* _Text for analysis_:
=-=-=

Sisters Donate Their Kidneys to Strangers in Honor of Their Dad Who Passed Away Last Fall
Two sisters honored their late father by donating their kidney to total strangers and making sure other families didn't have to suffer the way they did.
Bethany and Hannah Goralski from Chicago are two young, healthy sisters who each donated one of their kidneys to families who needed it. They believe their father, Mark Goralski, would be proud of them if he were alive.
The sisters went on to "Good Morning America" to talk about the decision they made after losing their dad to Crohn's disease and subsequent kidney failure. After a long battle, he died in September 2018. The girls set up their procedures a month after.
Bethany said she had wanted to give her father her kidney, but "he wasn't healthy enough for a transplant." Mark had already received one in 2011. He also had a legacy of giving, which inspired his daughters to do the same after his death.
Bethany said she was also motivated "to make sure two less families had to go through what we went through." The sisters donated their kidneys within 24 hours of each other.

=-=-=

* _Description of the task_:
Answer these questions using the article about the Goralski sisters above.
1. What illness led to Mark Goralski's kidney failure?
2. In what year had Mark already received a kidney transplant?
3. Within how many hours of each other did the sisters donate their kidneys?

* _Dataset content_:

=-=-=

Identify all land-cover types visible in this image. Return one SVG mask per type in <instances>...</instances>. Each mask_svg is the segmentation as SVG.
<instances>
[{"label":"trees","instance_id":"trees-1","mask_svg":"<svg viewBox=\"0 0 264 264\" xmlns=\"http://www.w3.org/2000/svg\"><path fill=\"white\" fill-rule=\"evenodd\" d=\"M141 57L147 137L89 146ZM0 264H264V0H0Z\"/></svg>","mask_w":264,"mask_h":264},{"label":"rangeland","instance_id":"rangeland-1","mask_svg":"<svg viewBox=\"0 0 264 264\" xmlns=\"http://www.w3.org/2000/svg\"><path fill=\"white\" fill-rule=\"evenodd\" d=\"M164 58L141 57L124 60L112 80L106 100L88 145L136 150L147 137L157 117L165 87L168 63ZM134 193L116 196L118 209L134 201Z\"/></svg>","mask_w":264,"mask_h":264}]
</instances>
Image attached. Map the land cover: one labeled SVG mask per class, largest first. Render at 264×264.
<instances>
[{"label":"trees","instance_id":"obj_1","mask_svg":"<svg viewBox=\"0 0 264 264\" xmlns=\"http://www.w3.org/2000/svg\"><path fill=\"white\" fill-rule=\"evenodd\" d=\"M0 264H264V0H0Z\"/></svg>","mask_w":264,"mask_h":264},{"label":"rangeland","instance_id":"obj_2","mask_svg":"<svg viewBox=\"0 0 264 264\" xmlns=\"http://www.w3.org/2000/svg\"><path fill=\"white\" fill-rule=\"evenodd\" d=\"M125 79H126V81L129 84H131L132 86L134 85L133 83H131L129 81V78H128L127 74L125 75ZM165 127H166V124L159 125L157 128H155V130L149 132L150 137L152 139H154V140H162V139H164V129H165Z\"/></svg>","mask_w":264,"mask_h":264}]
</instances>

=-=-=

* _Exercise result_:
1. Crohn's disease
2. 2011
3. 24 hours